Items from a dataset:
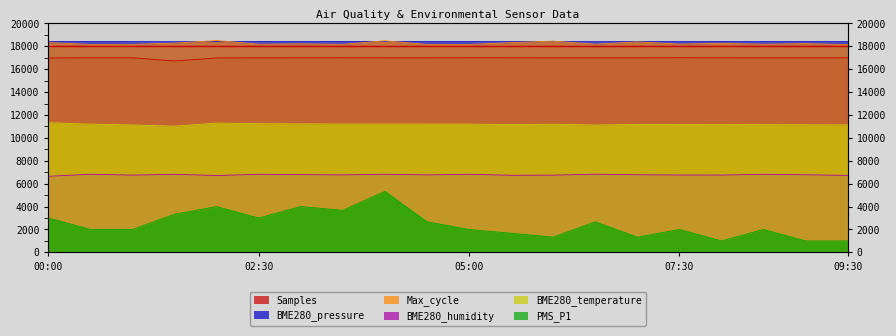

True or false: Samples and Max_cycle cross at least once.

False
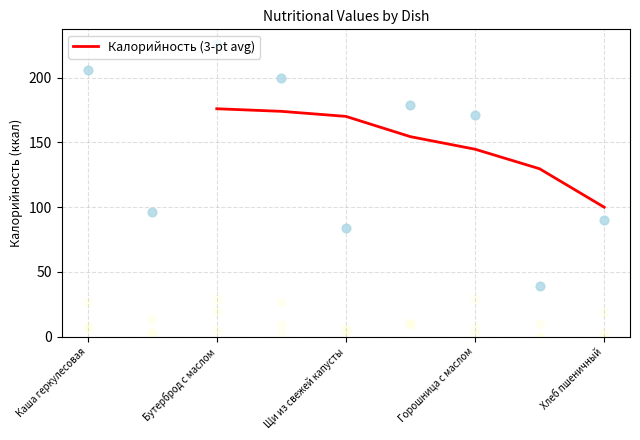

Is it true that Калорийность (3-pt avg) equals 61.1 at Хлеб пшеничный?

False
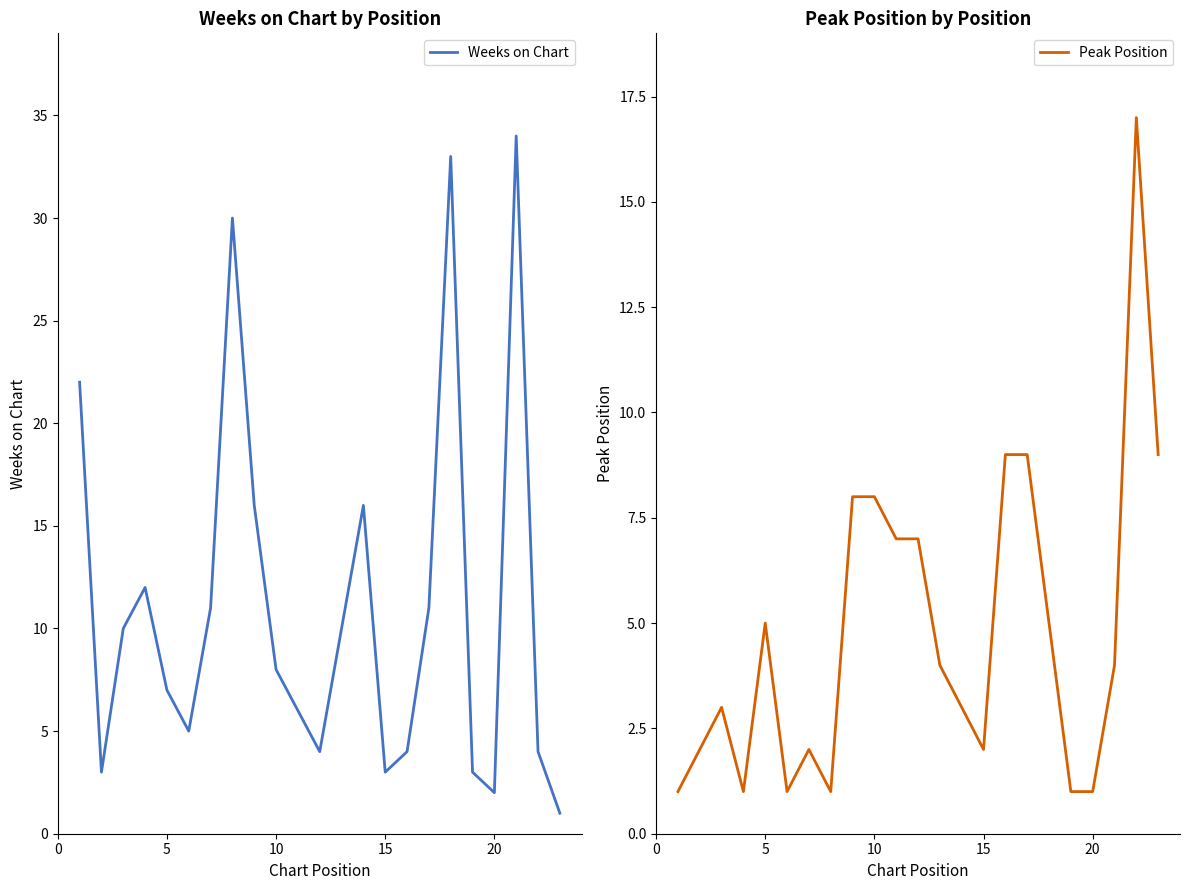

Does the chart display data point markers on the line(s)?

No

**Goal of the exercise**
Rewrite the records above with "chart" changed to "graph", keeping all other text the same. Leave the pictures out of your answer.

**Answer to the problem**
True or false: Samples and Max_cycle cross at least once.

False

Is it true that Калорийность (3-pt avg) equals 61.1 at Хлеб пшеничный?

False

Does the graph display data point markers on the line(s)?

No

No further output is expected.